İnteresting sword; three crescent moon is an Ottoman symbol but I don't think the sword is Turkish. It might be an Arabic saif from late 19th century.

----------


## A. Alnakas

thanks mr.sancar.

do you have any idea from where this blade may have originated? its previous owner told me its yemeni from the period of ottoman rule, though am not sure about this, since ottomans ruled yemen 500 years ago and i doubt this sword is that old. unless someone can actually confirm that.

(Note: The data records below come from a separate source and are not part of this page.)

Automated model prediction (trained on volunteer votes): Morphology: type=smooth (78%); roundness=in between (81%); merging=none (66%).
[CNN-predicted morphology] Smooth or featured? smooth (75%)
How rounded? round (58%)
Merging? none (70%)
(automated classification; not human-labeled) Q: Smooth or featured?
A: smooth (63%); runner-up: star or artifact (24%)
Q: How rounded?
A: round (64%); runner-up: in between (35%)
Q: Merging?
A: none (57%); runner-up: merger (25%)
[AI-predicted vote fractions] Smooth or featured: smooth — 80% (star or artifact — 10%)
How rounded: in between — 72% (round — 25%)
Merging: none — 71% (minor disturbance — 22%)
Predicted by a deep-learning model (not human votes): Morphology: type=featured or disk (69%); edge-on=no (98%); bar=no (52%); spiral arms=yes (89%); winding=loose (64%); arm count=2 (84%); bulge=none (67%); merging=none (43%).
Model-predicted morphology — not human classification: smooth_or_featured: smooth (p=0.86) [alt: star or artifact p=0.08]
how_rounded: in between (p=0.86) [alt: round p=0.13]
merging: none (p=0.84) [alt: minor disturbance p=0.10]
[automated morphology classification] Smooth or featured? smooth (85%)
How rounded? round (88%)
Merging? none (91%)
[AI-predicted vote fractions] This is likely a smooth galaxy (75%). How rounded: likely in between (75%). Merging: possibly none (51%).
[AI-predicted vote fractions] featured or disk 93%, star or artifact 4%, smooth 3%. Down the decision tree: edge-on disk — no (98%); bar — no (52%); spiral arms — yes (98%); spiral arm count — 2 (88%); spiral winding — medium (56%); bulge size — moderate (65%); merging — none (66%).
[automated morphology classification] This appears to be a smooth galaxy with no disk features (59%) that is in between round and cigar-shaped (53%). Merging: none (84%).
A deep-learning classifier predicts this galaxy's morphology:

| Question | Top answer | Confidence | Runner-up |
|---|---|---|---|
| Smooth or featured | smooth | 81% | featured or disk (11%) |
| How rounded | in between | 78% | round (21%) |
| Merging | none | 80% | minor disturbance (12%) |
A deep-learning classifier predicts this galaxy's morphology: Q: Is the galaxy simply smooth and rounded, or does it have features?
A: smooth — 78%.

could it be that there is an arabic regime that used the same symbol as the ottomans? it might be syrian or iraqi, but i highly doubt that, as they used the curved swords, and the hilts are of different design (btw the hilt is horn so it seems).

anyone else got an opinion?

yours,

A.Alnakkas

----------


## Michael Blalock

From  the style of the hilt I would agree that this was rehilted in Yemen. The blade may be european. It looks a lot like a kattara blade.

----------


## A. Alnakas

thank you!

this is very possible, though does it explain the ottoman symbol? also the blade seen some use.. its beaten against something sharp so i guess it saw combat. also the blade is of decent quality. 


isnt kattara an omani sword?... come to think of it, oman isnt very far from yemen! though still the ottoman symbol is unexplained.

----------


## Sancar Ozer

İf it is rehilted, the blade might have come from the Ottoman Arabia. That might explain the symbol. Or it might just be a decorative decision.

----------


## Michael Blalock

The Ottoman Turks rulled Yemen for hundreds of years, up until the the 1920's. There is nothing suprising about finding Turkish blades in Yemen.

----------


## A. Alnakas

from what i know, the ottomans ruled yemen in the 15th and 16th century. and was under the rule of the zaidi's up until the 19th century.

i've been looking on some kattara's they seemed to use the crescent alot as decoration. so could be an omani copying ottoman symbol or just random similarity.

thanks for the input fellas

A.Alnakkas

----------


## Michael Blalock

The crescent moon with three stars is a very common european makers mark.
There are a couple of examples here:

http://www.vikingsword.com/vb/showth...3&page=2&pp=30

While the Zaidi Imate was continuous until the 20th century, the Turks maintained control of the coast until the fall of the Ottoman empire.

----------


## Michael Blalock

I meant to add. I really like that sword. If you ever get tired of it, let me know.

----------


## Sancar Ozer

Actually the Ottoman Turkish symbol, that I mentioned, is the three crescent moons; not the crescent moon and three stars.  :Wink: 



Yemen was a part of Ottoman Empire betwwen 15th to 16th century. After 16th century Zaidi İmamate gained independence, but Turks continued to control the coastal region. İn 19th century Ottoman Empire recaptured all of Yemen and kept the country until the end of W.W.1

----------


## A. Alnakas

> I meant to add. I really like that sword. If you ever get tired of it, let me know.


Ha! maybe we can trade someday  :Smilie: 

thanks guys, this have been very educational to me.

yours,
A.Alnakkas

----------